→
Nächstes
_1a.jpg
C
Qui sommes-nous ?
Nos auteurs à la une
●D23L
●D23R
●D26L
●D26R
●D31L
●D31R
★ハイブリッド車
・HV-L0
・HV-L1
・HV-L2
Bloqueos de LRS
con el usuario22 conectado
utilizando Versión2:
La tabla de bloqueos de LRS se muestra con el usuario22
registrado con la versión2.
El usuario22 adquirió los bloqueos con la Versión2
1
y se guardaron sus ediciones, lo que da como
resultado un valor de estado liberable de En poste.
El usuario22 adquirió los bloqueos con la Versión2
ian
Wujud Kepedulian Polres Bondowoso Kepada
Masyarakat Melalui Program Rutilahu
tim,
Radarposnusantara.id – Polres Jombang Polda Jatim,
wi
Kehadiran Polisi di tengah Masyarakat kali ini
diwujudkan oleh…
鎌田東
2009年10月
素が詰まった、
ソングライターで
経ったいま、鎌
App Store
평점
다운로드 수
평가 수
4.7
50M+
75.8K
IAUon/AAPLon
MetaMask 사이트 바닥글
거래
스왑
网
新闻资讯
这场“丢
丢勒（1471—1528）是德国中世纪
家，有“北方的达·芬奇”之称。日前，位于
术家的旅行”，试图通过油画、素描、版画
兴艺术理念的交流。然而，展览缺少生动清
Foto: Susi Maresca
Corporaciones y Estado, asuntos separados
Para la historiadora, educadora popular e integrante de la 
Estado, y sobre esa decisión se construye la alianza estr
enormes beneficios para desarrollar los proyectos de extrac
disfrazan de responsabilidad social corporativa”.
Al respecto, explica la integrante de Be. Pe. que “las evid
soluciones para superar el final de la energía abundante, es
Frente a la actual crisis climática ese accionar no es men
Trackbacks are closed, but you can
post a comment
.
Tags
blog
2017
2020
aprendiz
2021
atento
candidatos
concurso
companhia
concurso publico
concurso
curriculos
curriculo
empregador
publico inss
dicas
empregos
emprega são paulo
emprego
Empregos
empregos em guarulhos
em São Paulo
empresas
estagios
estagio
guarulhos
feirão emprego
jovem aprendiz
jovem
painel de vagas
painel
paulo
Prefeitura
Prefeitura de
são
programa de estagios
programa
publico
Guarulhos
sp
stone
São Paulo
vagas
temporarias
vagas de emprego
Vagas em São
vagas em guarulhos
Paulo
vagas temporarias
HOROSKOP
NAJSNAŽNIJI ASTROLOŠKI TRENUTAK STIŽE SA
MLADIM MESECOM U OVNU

+++

### Assignment
Copy out every line of the entries above word for word, keeping each one as it appears.

### Written response
→
Nächstes
_1a.jpg
C
Qui sommes-nous ?
Nos auteurs à la une
●D23L
●D23R
●D26L
●D26R
●D31L
●D31R
★ハイブリッド車
・HV-L0
・HV-L1
・HV-L2
Bloqueos de LRS
con el usuario22 conectado
utilizando Versión2:
La tabla de bloqueos de LRS se muestra con el usuario22
registrado con la versión2.
El usuario22 adquirió los bloqueos con la Versión2
1
y se guardaron sus ediciones, lo que da como
resultado un valor de estado liberable de En poste.
El usuario22 adquirió los bloqueos con la Versión2
ian
Wujud Kepedulian Polres Bondowoso Kepada
Masyarakat Melalui Program Rutilahu
tim,
Radarposnusantara.id – Polres Jombang Polda Jatim,
wi
Kehadiran Polisi di tengah Masyarakat kali ini
diwujudkan oleh…
鎌田東
2009年10月
素が詰まった、
ソングライターで
経ったいま、鎌
App Store
평점
다운로드 수
평가 수
4.7
50M+
75.8K
IAUon/AAPLon
MetaMask 사이트 바닥글
거래
스왑
网
新闻资讯
这场“丢
丢勒（1471—1528）是德国中世纪
家，有“北方的达·芬奇”之称。日前，位于
术家的旅行”，试图通过油画、素描、版画
兴艺术理念的交流。然而，展览缺少生动清
Foto: Susi Maresca
Corporaciones y Estado, asuntos separados
Para la historiadora, educadora popular e integrante de la 
Estado, y sobre esa decisión se construye la alianza estr
enormes beneficios para desarrollar los proyectos de extrac
disfrazan de responsabilidad social corporativa”.
Al respecto, explica la integrante de Be. Pe. que “las evid
soluciones para superar el final de la energía abundante, es
Frente a la actual crisis climática ese accionar no es men
Trackbacks are closed, but you can
post a comment
.
Tags
blog
2017
2020
aprendiz
2021
atento
candidatos
concurso
companhia
concurso publico
concurso
curriculos
curriculo
empregador
publico inss
dicas
empregos
emprega são paulo
emprego
Empregos
empregos em guarulhos
em São Paulo
empresas
estagios
estagio
guarulhos
feirão emprego
jovem aprendiz
jovem
painel de vagas
painel
paulo
Prefeitura
Prefeitura de
são
programa de estagios
programa
publico
Guarulhos
sp
stone
São Paulo
vagas
temporarias
vagas de emprego
Vagas em São
vagas em guarulhos
Paulo
vagas temporarias
HOROSKOP
NAJSNAŽNIJI ASTROLOŠKI TRENUTAK STIŽE SA
MLADIM MESECOM U OVNU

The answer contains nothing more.